Le parcours d’Abigail Williams ne pas tracé comme la plupart des groupes qui sortent un album et qui se contentent de faire et refaire éternellement la même chose. Parti avec un EP qui présentait un Black Mélodique avec quelques éléments très modernes, le groupe avait vite été taxé de groupe de Black/Deathcore. Et, soyons honnêtes, tout ce qui est ‘core’ a tendance à agacer pas mal de chevelus fidèles à la vieille école et plutôt frileux lorsqu’on aborde le terme de ‘modernité’. Finalement, c’est avec son premier album, In The Shadow Of A Thousand Suns, sorti en 2008 que le groupe s’est vraiment fait connaitre. S’il a vite été assimilé à
Cradle Of Filth ou
Dimmu Borgir avec ce premier opus, In Absence Of Light, nouvel album risque de faire changer les opinions.
Après un EP et deux singles, le groupe a évolué et impose un style bien plus personnel et heureusement pour lui. Exit les aspects Deathcore pour se concentrer sur une sorte de Black Metal puisant toujours ses influences dans les vieux
Dimmu Borgir. Les américains misent vraiment beaucoup sur les ambiances, d’où les aspects symphoniques quasi-omniprésents.
Les compos sont carrées, la batterie blaste avec précision, les guitares se veulent violentes, agressives, et sombres ! La basse pointe le bout de son nez de manière à rehausser la puissance de tout ce chaos apocalyptique. Du côté du chant, on n’observera rien de particulier, chant Black classique dirons-nous… Mais évidemment, le tout est empli de haine, et les riffs qui rythment le tout viennent asseoir un son massif et écrasant.
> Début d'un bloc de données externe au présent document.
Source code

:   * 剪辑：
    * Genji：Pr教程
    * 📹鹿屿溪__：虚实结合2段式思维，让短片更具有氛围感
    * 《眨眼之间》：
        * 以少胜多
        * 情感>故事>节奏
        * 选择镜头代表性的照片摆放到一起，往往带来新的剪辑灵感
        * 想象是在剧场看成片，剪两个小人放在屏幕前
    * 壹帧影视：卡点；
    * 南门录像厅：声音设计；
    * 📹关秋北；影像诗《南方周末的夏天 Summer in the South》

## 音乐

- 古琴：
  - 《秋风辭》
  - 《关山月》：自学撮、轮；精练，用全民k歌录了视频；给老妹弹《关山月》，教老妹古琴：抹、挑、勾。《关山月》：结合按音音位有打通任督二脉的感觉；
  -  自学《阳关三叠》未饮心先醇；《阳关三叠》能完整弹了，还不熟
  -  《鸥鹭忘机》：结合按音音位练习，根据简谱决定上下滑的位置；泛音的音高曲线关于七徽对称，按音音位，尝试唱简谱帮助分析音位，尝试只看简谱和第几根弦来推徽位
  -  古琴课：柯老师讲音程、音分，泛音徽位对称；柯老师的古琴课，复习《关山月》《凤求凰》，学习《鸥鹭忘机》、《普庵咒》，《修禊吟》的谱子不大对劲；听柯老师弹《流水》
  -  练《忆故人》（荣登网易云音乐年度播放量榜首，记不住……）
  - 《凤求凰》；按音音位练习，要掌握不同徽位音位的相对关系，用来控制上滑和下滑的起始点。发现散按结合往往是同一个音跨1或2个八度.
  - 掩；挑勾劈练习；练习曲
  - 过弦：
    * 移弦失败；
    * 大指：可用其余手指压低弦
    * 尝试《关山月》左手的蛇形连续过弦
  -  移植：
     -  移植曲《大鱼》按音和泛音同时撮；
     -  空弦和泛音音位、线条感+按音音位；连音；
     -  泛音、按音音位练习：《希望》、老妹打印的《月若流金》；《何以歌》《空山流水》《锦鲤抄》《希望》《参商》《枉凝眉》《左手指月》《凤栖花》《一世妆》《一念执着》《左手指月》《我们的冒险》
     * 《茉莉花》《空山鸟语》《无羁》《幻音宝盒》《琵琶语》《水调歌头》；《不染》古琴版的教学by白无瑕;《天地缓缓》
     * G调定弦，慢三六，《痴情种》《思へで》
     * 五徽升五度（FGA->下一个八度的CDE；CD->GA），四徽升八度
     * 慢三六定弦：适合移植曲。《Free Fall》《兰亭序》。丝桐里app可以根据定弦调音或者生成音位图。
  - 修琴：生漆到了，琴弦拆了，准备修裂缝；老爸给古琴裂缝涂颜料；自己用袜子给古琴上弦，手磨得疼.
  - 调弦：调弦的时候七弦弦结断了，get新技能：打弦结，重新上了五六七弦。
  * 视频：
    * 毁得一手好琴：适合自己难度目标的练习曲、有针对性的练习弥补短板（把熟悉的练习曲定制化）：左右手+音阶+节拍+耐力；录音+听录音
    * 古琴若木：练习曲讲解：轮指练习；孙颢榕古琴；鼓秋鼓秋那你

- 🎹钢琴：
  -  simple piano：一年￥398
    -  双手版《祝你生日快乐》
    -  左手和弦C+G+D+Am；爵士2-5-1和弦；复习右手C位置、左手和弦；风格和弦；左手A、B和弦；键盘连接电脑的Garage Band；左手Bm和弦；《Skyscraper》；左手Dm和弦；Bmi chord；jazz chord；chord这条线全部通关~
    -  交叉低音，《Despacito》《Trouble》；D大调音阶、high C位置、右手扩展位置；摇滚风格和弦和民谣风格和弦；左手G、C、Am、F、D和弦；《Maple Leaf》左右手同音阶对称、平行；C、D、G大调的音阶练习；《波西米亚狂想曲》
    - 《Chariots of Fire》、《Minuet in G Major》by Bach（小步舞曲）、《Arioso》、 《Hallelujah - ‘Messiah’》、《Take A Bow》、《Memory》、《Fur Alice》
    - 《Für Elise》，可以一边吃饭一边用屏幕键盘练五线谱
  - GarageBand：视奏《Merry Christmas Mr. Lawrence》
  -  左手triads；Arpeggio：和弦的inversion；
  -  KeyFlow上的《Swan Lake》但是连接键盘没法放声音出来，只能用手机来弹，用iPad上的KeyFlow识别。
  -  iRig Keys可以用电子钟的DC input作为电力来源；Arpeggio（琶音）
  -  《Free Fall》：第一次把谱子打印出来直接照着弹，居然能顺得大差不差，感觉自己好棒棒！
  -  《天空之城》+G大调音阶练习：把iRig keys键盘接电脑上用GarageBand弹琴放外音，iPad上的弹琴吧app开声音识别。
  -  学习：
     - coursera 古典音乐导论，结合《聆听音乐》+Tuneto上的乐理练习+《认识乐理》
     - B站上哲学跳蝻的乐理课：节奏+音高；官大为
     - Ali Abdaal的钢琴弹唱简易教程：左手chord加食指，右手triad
Mais malgré des moyens plus que conséquents et une promotion du tonnerre, Abigail Williams ne joue pas la carte de l’originalité, et au contraire, il se perd dans les clichés inhérents au Black Sympho. Et si le groupe prouve à plusieurs reprises qu’il développe une identité propre, on retrouve beaucoup d’emprunts à Cradle,
Dimmu Borgir, et j’irais même jusqu’à dire Cultus Sanguine pour l’accent sur les ambiances morbido-gothiques. De nombreux groupes se sont essayés dans ce domaine musical, mais malheureusement pour eux, il ne reste que les piliers, les références ultimes. Et pour se faire une place dans ce milieux souvent décrié, il faut faire ses preuves et proposer quelques chose d’innovant que l’on ne retrouverait pas chez ces combos cités plus haut. En écoutant Abigails Williams, je pense à Eyes Of Noctum, le fameux groupe du fils de Nicolas Cage… On retrouve une prod cristalline, puissante, moderne, on retrouve des moyens conséquents, mais au final, la musique n’a pas l’âme qu’elle devrait avoir, contrairement à si elle avait été faite avec les tripes uniquement. Car c’est ça qu’on peut encore sentir sur les premiers Cradle ou Dimmu, une hargne sans pareil, la crasse et la décadence, une époque où les groupes croyaient vraiment en quelque chose, une époque où jouer du Black Metal était presque clandestin, dangereux…
Abigail Williams ne semble pas avoir connu cette époque et donc son état d’esprit lors de la composition trahit un certain manque de couille et ainsi, il propose donc une musique très lisse, très accessible, pour le plus grand plaisir de certains, certes.
Ceci-dit, on peut aisément sentir une volonté plus que louable de créer des atmosphères lourde et pesantes tout au long de ces huit titres. On peut palper les ténèbres, on se sent dans le noir et la pénombre la plus épaisse, et ça colle carrément au concept de l’album qui nous fait voyager au travers des entrailles ténébreuses de la terre.
Au final, Abigail Williams sort un nouvel opus plus que correct d’un point de vue strictement musical. Malheureusement, la précision et l’accessibilité de la musique s’adressera sans doute à un public d’ados en manque de sensations musicales. Un disque que tout bon petit trend qui se respecte se doit de posséder.